INPUT MATERIAL section start

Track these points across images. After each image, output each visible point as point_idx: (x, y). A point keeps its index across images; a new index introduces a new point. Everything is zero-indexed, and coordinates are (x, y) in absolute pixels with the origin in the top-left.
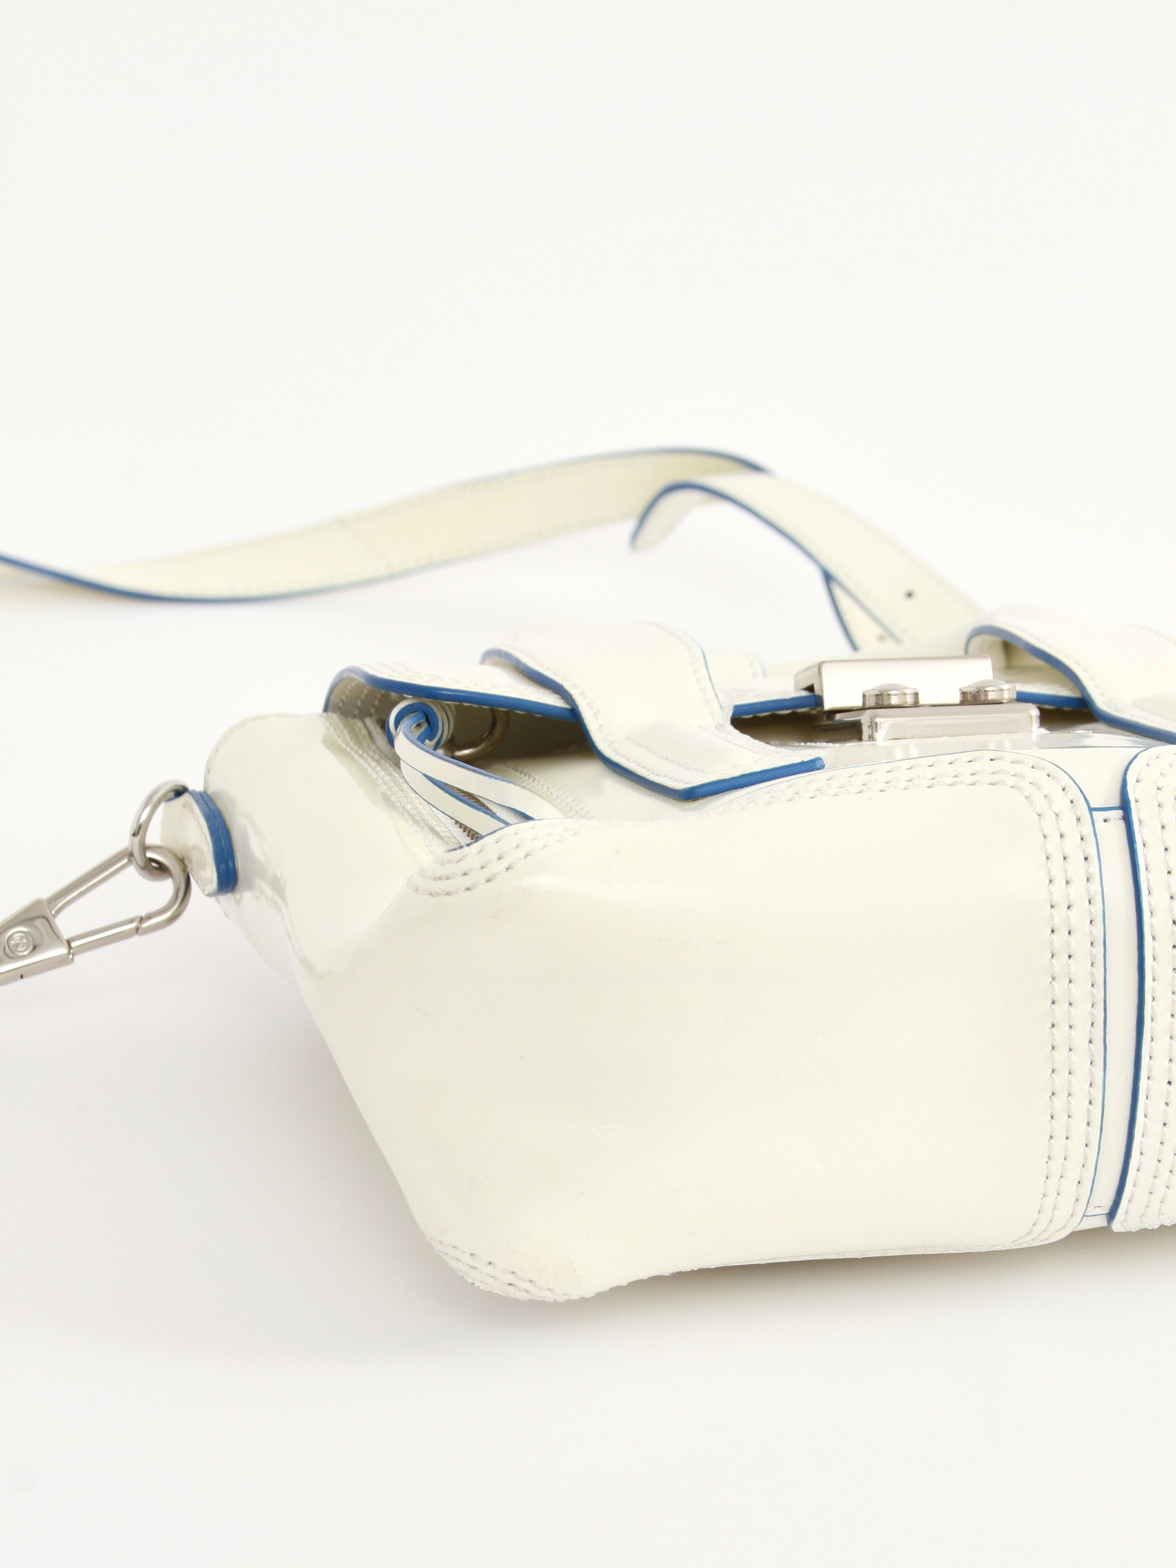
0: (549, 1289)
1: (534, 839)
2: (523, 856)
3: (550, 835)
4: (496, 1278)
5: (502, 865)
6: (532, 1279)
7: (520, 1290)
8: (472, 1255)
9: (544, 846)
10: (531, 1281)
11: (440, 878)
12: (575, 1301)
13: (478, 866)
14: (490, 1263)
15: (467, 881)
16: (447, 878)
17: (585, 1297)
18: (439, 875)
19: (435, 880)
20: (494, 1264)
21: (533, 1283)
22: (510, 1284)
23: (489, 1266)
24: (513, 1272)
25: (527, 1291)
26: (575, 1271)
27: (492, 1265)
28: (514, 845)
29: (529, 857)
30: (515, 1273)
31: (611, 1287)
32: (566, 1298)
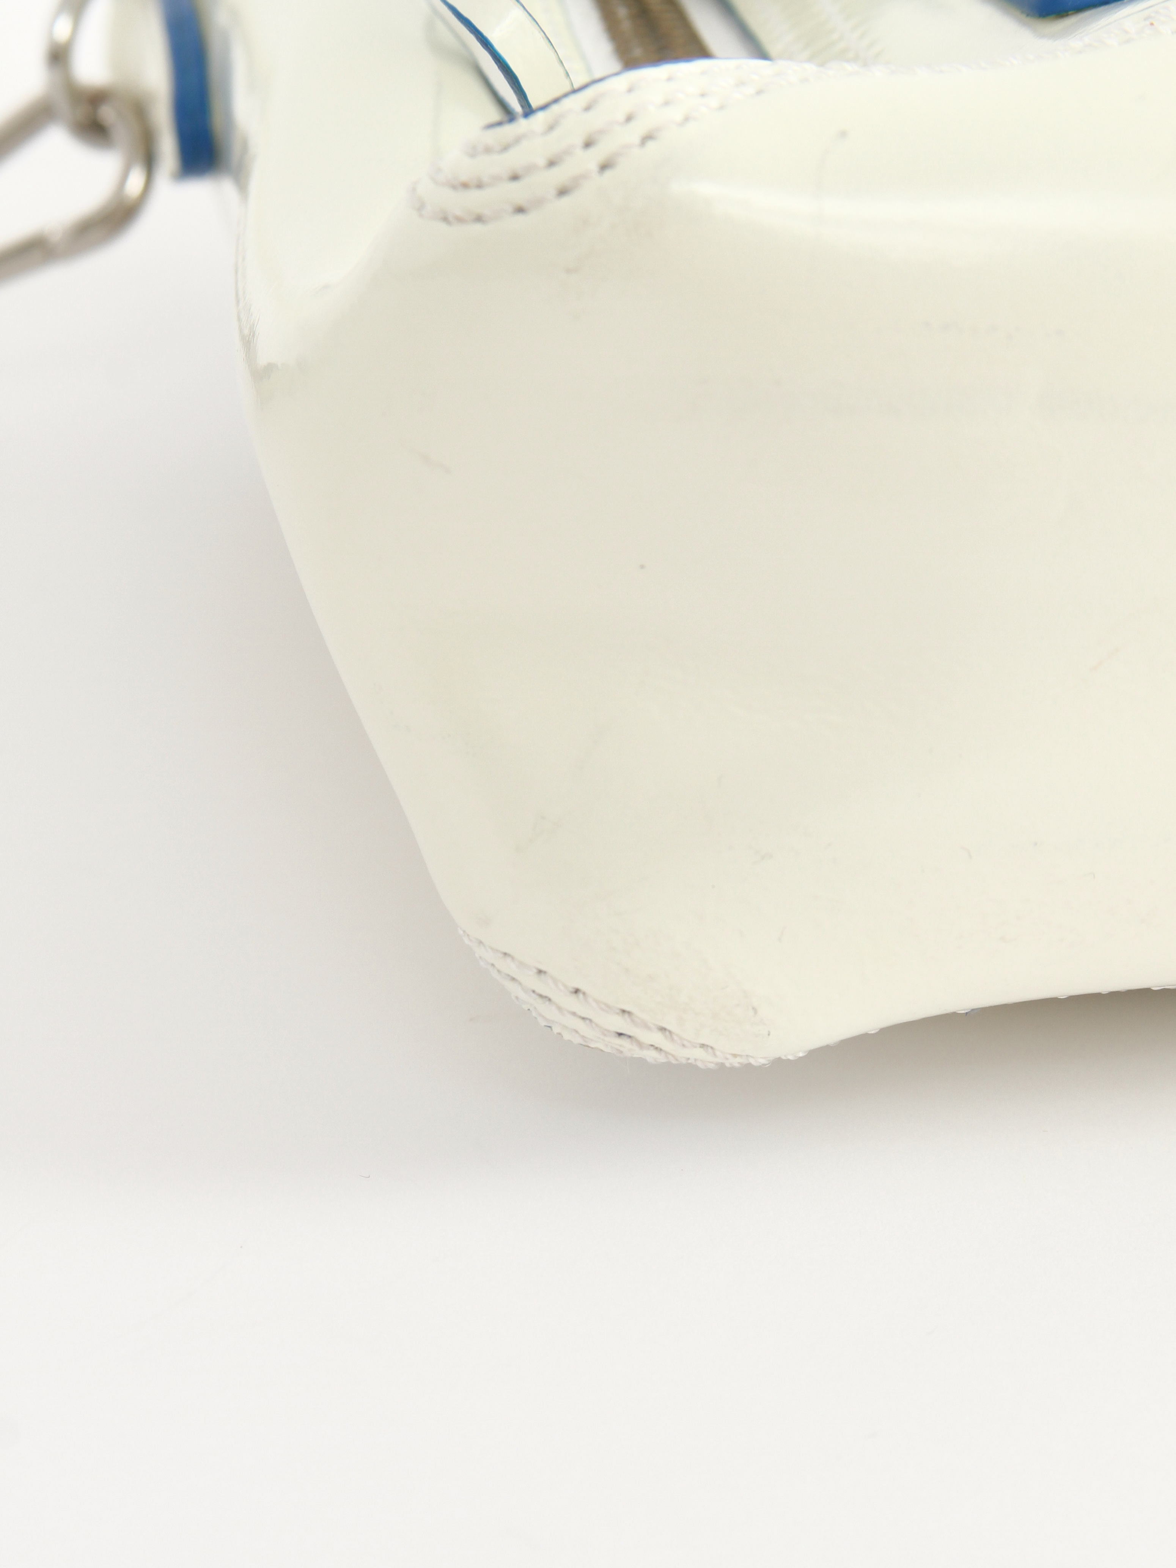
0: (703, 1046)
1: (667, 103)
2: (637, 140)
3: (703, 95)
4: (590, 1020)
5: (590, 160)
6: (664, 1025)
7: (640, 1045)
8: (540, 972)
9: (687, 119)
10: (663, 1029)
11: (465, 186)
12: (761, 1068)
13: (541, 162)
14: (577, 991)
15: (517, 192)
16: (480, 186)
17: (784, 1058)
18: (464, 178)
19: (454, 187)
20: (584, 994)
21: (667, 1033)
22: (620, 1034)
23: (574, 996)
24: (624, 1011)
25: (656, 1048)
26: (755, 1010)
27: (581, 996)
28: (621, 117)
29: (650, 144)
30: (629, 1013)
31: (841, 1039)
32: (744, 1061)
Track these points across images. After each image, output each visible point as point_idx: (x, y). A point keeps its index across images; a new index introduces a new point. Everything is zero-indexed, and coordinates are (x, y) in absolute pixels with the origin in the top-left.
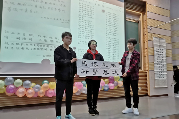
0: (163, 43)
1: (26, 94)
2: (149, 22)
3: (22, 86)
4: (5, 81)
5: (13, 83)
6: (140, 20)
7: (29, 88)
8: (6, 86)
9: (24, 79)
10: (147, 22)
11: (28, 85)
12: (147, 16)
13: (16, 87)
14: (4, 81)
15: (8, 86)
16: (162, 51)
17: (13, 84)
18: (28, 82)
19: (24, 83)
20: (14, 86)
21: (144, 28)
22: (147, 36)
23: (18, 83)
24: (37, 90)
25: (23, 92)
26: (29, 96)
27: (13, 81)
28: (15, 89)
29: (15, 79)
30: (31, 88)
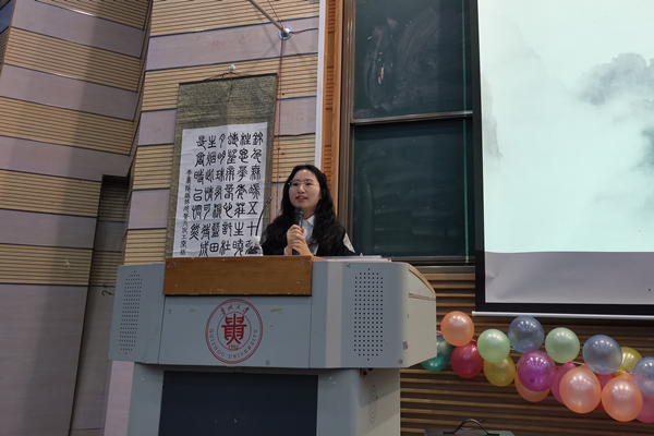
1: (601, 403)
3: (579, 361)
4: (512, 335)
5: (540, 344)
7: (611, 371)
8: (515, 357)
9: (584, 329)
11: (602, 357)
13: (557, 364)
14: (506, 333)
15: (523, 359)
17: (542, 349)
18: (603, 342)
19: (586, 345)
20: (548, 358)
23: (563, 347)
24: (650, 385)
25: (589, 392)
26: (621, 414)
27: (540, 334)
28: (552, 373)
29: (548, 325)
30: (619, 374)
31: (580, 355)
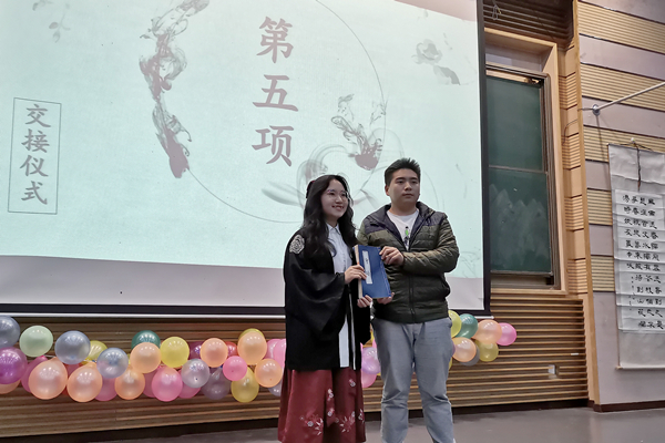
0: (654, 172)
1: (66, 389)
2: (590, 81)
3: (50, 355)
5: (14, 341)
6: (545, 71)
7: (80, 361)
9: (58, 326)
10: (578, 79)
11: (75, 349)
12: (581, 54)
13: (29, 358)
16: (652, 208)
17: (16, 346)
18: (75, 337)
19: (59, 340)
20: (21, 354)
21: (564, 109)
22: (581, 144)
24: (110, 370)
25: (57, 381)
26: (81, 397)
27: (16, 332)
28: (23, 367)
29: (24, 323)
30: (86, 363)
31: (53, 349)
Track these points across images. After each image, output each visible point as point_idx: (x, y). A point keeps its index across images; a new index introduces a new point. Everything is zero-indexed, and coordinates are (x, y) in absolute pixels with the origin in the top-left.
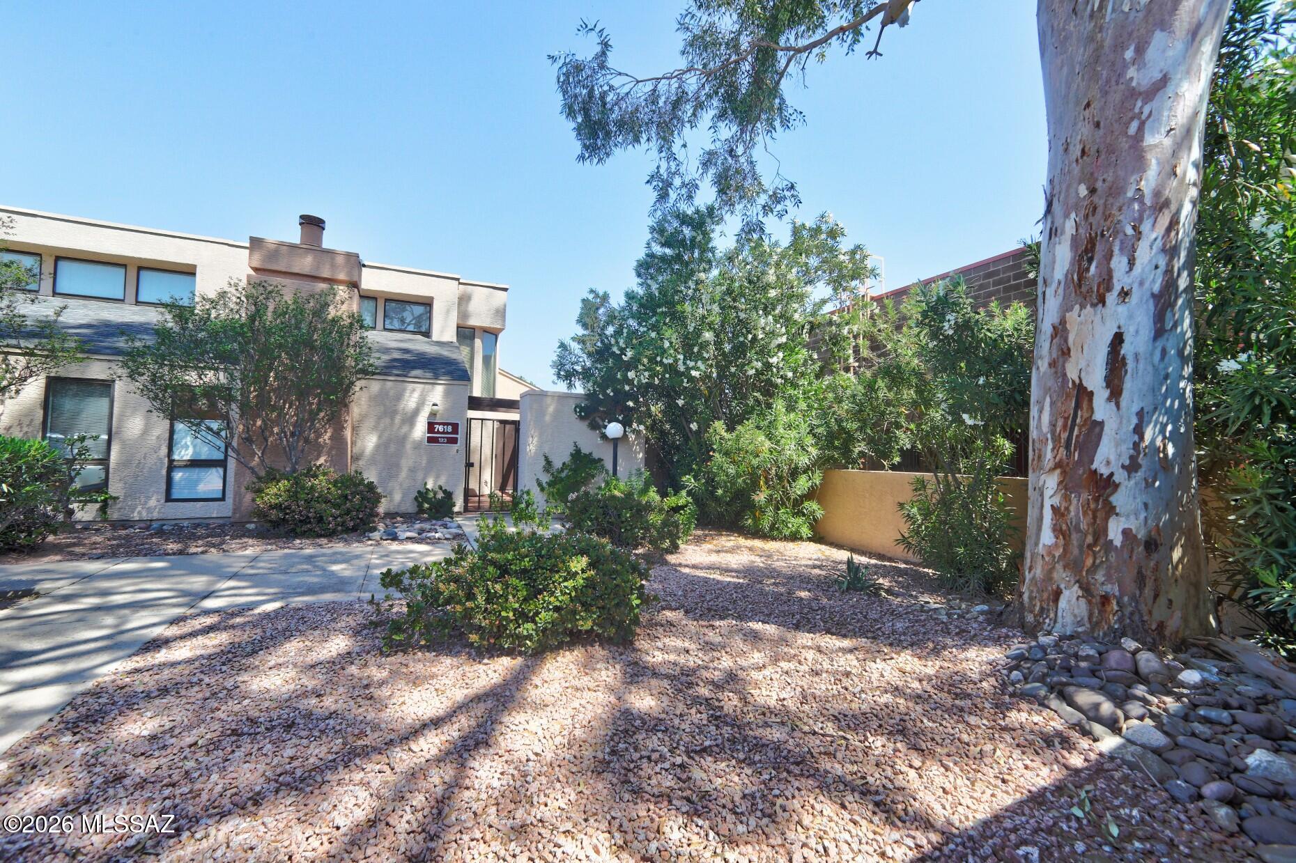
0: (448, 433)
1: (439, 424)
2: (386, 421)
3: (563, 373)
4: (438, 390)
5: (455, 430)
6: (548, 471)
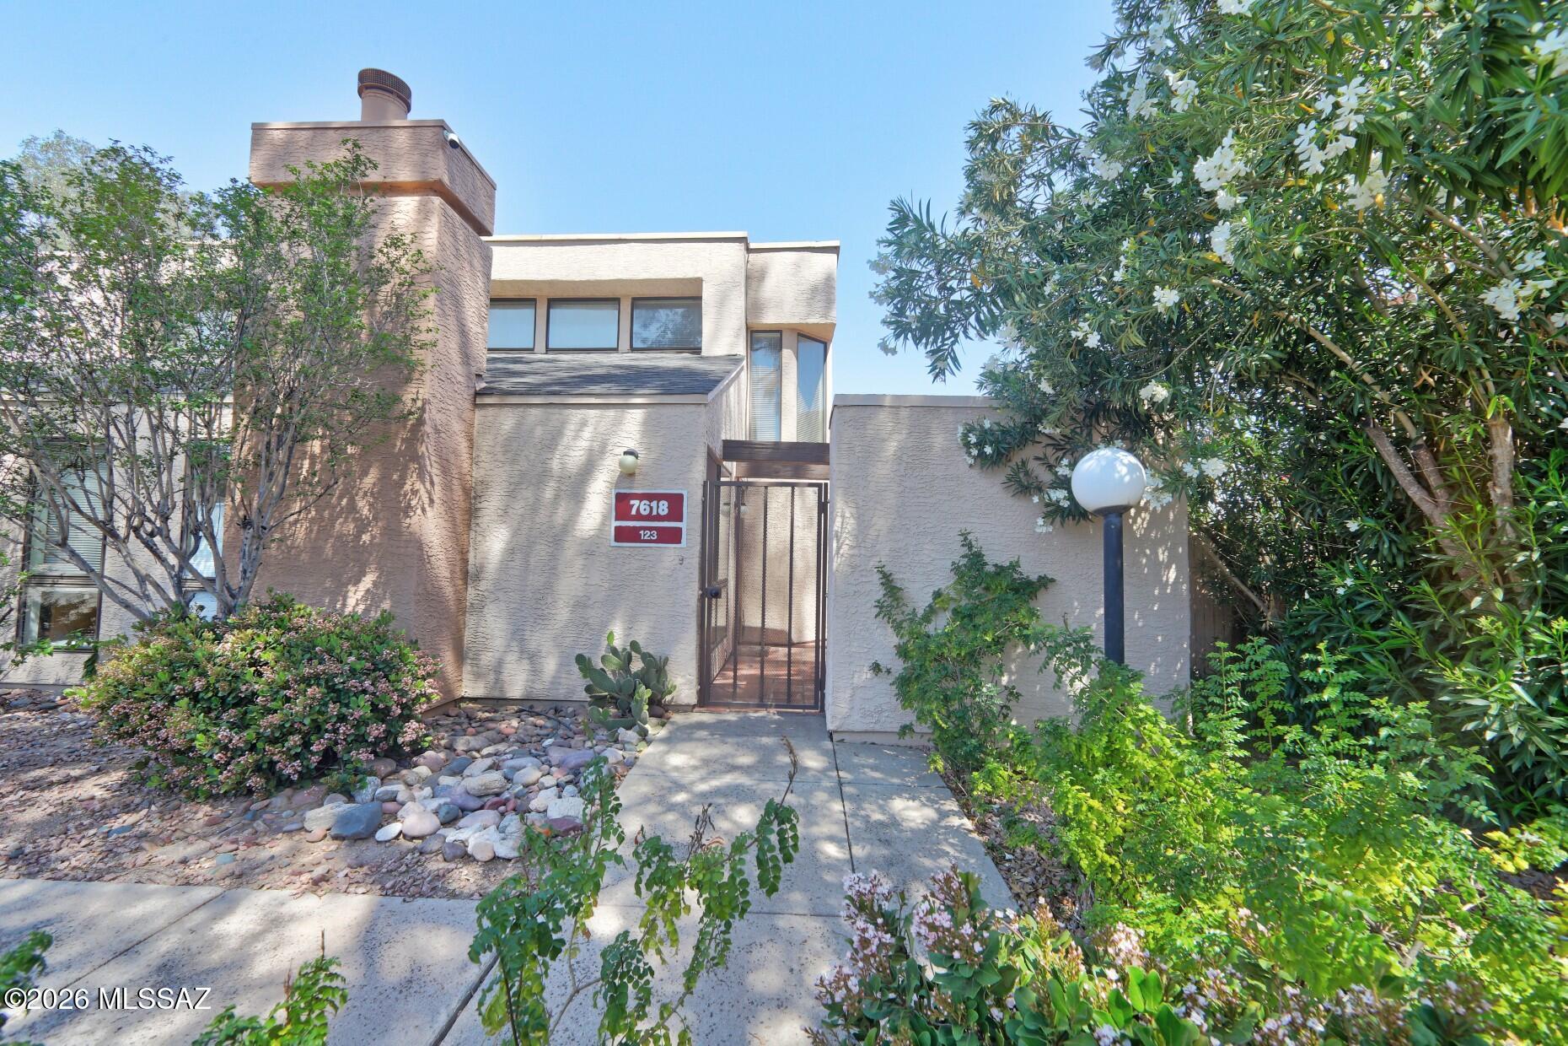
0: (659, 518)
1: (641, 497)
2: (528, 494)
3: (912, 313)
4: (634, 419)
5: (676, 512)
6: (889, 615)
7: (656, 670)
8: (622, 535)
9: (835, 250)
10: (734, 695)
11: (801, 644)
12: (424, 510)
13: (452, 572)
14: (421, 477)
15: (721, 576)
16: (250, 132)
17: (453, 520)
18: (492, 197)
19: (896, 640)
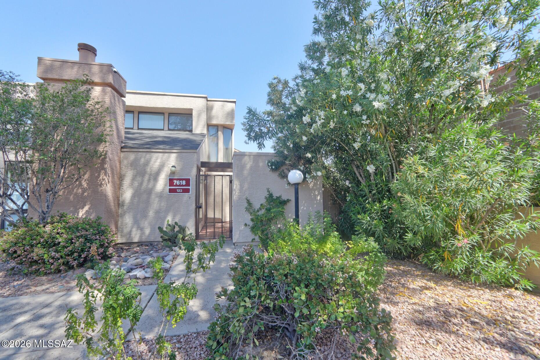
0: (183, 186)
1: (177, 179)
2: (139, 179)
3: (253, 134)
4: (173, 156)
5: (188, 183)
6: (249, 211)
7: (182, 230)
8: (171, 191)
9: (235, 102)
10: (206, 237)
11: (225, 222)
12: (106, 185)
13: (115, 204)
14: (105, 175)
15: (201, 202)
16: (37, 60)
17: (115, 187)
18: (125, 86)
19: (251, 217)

INPUT MATERIAL section end

Give the data again word for word, without images.

→ WRITTEN ANSWER:
Track these points across images. After each image, output each visible point as point_idx: (x, y). A point keeps its index across images; a new index introduces a new point. Everything is zero-indexed, and coordinates are (x, y) in absolute pixels with the origin in the top-left.
0: (549, 1289)
1: (534, 839)
2: (523, 856)
3: (550, 835)
4: (496, 1278)
5: (502, 865)
6: (532, 1279)
7: (520, 1290)
8: (472, 1255)
9: (544, 846)
10: (531, 1281)
11: (440, 878)
12: (575, 1301)
13: (478, 866)
14: (490, 1263)
15: (467, 881)
16: (447, 878)
17: (585, 1297)
18: (439, 875)
19: (435, 880)
20: (494, 1264)
21: (533, 1283)
22: (510, 1284)
23: (489, 1266)
24: (513, 1272)
25: (527, 1291)
26: (575, 1271)
27: (492, 1265)
28: (514, 845)
29: (529, 857)
30: (515, 1273)
31: (611, 1287)
32: (566, 1298)
0: (703, 1046)
1: (667, 103)
2: (637, 140)
3: (703, 95)
4: (590, 1020)
5: (590, 160)
6: (664, 1025)
7: (640, 1045)
8: (540, 972)
9: (687, 119)
10: (663, 1029)
11: (465, 186)
12: (761, 1068)
13: (541, 162)
14: (577, 991)
15: (517, 192)
16: (480, 186)
17: (784, 1058)
18: (464, 178)
19: (454, 187)
20: (584, 994)
21: (667, 1033)
22: (620, 1034)
23: (574, 996)
24: (624, 1011)
25: (656, 1048)
26: (755, 1010)
27: (581, 996)
28: (621, 117)
29: (650, 144)
30: (629, 1013)
31: (841, 1039)
32: (744, 1061)
Track these points across images. After each image, output each visible point as point_idx: (x, y). A point keeps its index across images; a new index introduces a new point. Everything is zero-indexed, and coordinates are (x, y) in absolute pixels with the origin in the top-left.
0: (163, 43)
1: (26, 94)
2: (149, 22)
3: (22, 86)
4: (5, 81)
5: (13, 83)
6: (140, 20)
7: (29, 88)
8: (6, 86)
9: (24, 79)
10: (147, 22)
11: (28, 85)
12: (147, 16)
13: (16, 87)
14: (4, 81)
15: (8, 86)
16: (162, 51)
17: (13, 84)
18: (28, 82)
19: (24, 83)
20: (14, 86)
21: (144, 28)
22: (147, 36)
23: (18, 83)
24: (37, 90)
25: (23, 92)
26: (29, 96)
27: (13, 81)
28: (15, 89)
29: (15, 79)
30: (31, 88)
1: (601, 403)
3: (579, 361)
4: (512, 335)
5: (540, 344)
7: (611, 371)
8: (515, 357)
9: (584, 329)
11: (602, 357)
13: (557, 364)
14: (506, 333)
15: (523, 359)
17: (542, 349)
18: (603, 342)
19: (586, 345)
20: (548, 358)
23: (563, 347)
24: (650, 385)
25: (589, 392)
26: (621, 414)
27: (540, 334)
28: (552, 373)
29: (548, 325)
30: (619, 374)
31: (580, 355)
0: (654, 172)
1: (66, 389)
2: (590, 81)
3: (50, 355)
5: (14, 341)
6: (545, 71)
7: (80, 361)
9: (58, 326)
10: (578, 79)
11: (75, 349)
12: (581, 54)
13: (29, 358)
16: (652, 208)
17: (16, 346)
18: (75, 337)
19: (59, 340)
20: (21, 354)
21: (564, 109)
22: (581, 144)
24: (110, 370)
25: (57, 381)
26: (81, 397)
27: (16, 332)
28: (23, 367)
29: (24, 323)
30: (86, 363)
31: (53, 349)
Track these points across images. After each image, output each visible point as point_idx: (x, y). A point keeps its index across images; a new index introduces a new point. Everything is zero-indexed, and coordinates are (x, y) in absolute pixels with the origin in the top-left.
0: (448, 433)
1: (439, 424)
2: (386, 421)
3: (563, 373)
4: (438, 390)
5: (455, 430)
6: (548, 471)
0: (659, 518)
1: (641, 497)
2: (528, 494)
3: (912, 313)
4: (634, 419)
5: (676, 512)
6: (889, 615)
7: (656, 670)
8: (622, 535)
9: (835, 250)
10: (734, 695)
11: (801, 644)
12: (424, 510)
13: (452, 572)
14: (421, 477)
15: (721, 576)
16: (250, 132)
17: (453, 520)
18: (492, 197)
19: (896, 640)
0: (183, 186)
1: (177, 179)
2: (139, 179)
3: (253, 134)
4: (173, 156)
5: (188, 183)
6: (249, 211)
7: (182, 230)
8: (171, 191)
9: (235, 102)
10: (206, 237)
11: (225, 222)
12: (106, 185)
13: (115, 204)
14: (105, 175)
15: (201, 202)
16: (37, 60)
17: (115, 187)
18: (125, 86)
19: (251, 217)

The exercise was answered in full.